__TEXTO EXTRAÍDO__:
"""
São fragmentos que passam despercebidos, na convivência de muitos adultos e crianças, como algo natural, e sem explicação, fica envolto com o rótulo de passado, boas memórias, mas vendo de um ângulo diferente, tal como pontuam as crianças, há muito mais interesses agregados a esta preservação. Dessa forma também pontuamos um outro acontecimento que está ligado a essa experiência, mesmo sob os alertas de seus pais, revelando o cuidado com esses brinquedos, o desejo de mantê-los para si, para que não se percam, as crianças desejam conhecer mais sobre essa parte misteriosa de seus pais, não se trata de compreender ou atribuir juízos de valores, mas de aproximar-se. Quando se trata de experiências elas vão acontecer, sem tempo ou permissão, pois são expressões de um devir, como nos convidam a pensar Simonneti (2010, p. 7), sobre a insistência desta crianceria, que habita os adultos:

Crianceria é devir [...]. Não é unicamente produto de uma idade, de uma inscrição cronológica (mas cujo modo mais adequado ainda é o infantil- pequeno do humano) [...] Pensar-viver a criança por suas relações constitutivas de devir, pois a criança insiste no adulto (1996, p. 94). Em crianceria, a criança permanece, não é devir-adulto, não se viabiliza na cronologia, na idade, não se desmancha no tempo. Atenta, penso com Katz: crianceria é devir-criança, é criança devindo, é fluxo, ruptura, multiplicidade, que não desaparecem pela metamorfose adulta. Adverte ainda que crianceria resiste aos agenciamentos, é busca sem captura.
"""
[Entradas salvas]
"""
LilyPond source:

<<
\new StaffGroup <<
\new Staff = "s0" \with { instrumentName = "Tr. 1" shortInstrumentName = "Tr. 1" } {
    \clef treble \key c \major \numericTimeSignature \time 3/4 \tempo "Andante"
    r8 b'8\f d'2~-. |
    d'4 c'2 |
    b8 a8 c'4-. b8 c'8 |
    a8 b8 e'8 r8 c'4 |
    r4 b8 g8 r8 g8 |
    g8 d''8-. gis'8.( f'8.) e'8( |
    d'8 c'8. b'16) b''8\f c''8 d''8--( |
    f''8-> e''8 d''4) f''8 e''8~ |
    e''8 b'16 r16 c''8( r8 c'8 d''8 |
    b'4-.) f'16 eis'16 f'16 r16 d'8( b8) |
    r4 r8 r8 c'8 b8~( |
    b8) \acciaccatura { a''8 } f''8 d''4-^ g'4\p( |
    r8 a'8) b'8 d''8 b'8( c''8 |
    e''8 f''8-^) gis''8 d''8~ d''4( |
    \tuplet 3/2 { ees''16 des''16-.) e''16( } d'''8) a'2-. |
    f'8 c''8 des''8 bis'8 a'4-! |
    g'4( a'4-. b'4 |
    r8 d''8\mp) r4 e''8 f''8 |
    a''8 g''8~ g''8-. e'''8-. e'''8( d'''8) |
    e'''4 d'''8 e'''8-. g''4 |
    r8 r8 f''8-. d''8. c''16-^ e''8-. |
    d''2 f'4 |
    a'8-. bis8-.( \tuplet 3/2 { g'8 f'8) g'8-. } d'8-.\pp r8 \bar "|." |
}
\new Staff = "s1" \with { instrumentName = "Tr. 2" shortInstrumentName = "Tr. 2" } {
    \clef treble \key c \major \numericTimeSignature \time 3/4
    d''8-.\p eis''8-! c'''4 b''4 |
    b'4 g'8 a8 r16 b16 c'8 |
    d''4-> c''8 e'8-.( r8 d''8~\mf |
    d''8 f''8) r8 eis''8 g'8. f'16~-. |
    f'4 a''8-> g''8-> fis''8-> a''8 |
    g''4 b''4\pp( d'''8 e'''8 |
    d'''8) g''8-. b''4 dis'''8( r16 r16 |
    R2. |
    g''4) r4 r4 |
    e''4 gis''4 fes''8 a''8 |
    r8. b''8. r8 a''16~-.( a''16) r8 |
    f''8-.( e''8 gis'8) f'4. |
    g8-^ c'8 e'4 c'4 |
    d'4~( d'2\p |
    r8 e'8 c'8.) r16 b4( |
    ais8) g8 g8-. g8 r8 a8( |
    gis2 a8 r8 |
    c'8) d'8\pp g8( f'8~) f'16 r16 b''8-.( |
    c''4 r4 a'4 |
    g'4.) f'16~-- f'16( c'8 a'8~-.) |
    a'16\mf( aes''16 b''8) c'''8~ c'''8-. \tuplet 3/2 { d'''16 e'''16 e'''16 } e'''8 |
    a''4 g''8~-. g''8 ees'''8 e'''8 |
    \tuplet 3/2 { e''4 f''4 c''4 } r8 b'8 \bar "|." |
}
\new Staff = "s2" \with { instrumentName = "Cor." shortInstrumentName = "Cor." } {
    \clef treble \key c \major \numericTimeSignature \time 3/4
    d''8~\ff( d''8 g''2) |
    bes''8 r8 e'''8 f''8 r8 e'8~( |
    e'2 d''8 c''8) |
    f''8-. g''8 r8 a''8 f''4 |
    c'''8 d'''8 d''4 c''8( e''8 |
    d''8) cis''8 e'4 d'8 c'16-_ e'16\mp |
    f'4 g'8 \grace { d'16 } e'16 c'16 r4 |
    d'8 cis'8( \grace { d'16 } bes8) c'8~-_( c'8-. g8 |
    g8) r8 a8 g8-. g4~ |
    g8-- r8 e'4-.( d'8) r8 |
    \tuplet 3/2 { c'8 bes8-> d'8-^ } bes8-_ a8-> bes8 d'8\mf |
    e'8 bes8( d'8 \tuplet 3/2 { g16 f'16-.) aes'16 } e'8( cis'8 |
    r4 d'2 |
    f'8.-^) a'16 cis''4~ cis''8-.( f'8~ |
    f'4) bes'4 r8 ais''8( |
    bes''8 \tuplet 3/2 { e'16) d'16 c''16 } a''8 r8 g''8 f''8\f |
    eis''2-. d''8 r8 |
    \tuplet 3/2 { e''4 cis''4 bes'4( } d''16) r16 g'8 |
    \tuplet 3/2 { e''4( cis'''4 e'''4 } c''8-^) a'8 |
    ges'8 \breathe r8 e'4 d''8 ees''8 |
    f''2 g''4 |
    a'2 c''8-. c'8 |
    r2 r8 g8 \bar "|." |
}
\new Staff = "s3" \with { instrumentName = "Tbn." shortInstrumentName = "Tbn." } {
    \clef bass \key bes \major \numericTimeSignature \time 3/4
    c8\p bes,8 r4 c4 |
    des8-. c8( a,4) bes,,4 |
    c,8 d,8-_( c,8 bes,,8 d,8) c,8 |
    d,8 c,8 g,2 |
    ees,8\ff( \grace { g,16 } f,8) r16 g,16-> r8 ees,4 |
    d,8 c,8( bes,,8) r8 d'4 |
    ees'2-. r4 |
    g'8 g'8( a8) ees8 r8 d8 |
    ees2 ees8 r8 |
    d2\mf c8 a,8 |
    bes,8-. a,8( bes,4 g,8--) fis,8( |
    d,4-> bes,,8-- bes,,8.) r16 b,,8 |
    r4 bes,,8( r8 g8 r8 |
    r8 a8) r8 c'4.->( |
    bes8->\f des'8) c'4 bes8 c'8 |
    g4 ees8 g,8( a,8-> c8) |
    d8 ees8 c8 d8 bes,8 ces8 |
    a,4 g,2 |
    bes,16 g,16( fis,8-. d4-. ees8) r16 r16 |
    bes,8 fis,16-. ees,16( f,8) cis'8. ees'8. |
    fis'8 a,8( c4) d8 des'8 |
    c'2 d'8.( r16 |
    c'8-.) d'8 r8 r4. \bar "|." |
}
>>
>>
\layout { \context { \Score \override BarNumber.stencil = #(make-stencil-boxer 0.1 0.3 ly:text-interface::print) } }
"""
__TAREFA__: Cite integralmente o texto sobre a crianceria, palavra por palavra. Os dados não têm nenhuma função nesta tarefa.

__SOLUÇÃO DA TAREFA__:
São fragmentos que passam despercebidos, na convivência de muitos adultos e crianças, como algo natural, e sem explicação, fica envolto com o rótulo de passado, boas memórias, mas vendo de um ângulo diferente, tal como pontuam as crianças, há muito mais interesses agregados a esta preservação. Dessa forma também pontuamos um outro acontecimento que está ligado a essa experiência, mesmo sob os alertas de seus pais, revelando o cuidado com esses brinquedos, o desejo de mantê-los para si, para que não se percam, as crianças desejam conhecer mais sobre essa parte misteriosa de seus pais, não se trata de compreender ou atribuir juízos de valores, mas de aproximar-se. Quando se trata de experiências elas vão acontecer, sem tempo ou permissão, pois são expressões de um devir, como nos convidam a pensar Simonneti (2010, p. 7), sobre a insistência desta crianceria, que habita os adultos:

Crianceria é devir [...]. Não é unicamente produto de uma idade, de uma inscrição cronológica (mas cujo modo mais adequado ainda é o infantil- pequeno do humano) [...] Pensar-viver a criança por suas relações constitutivas de devir, pois a criança insiste no adulto (1996, p. 94). Em crianceria, a criança permanece, não é devir-adulto, não se viabiliza na cronologia, na idade, não se desmancha no tempo. Atenta, penso com Katz: crianceria é devir-criança, é criança devindo, é fluxo, ruptura, multiplicidade, que não desaparecem pela metamorfose adulta. Adverte ainda que crianceria resiste aos agenciamentos, é busca sem captura.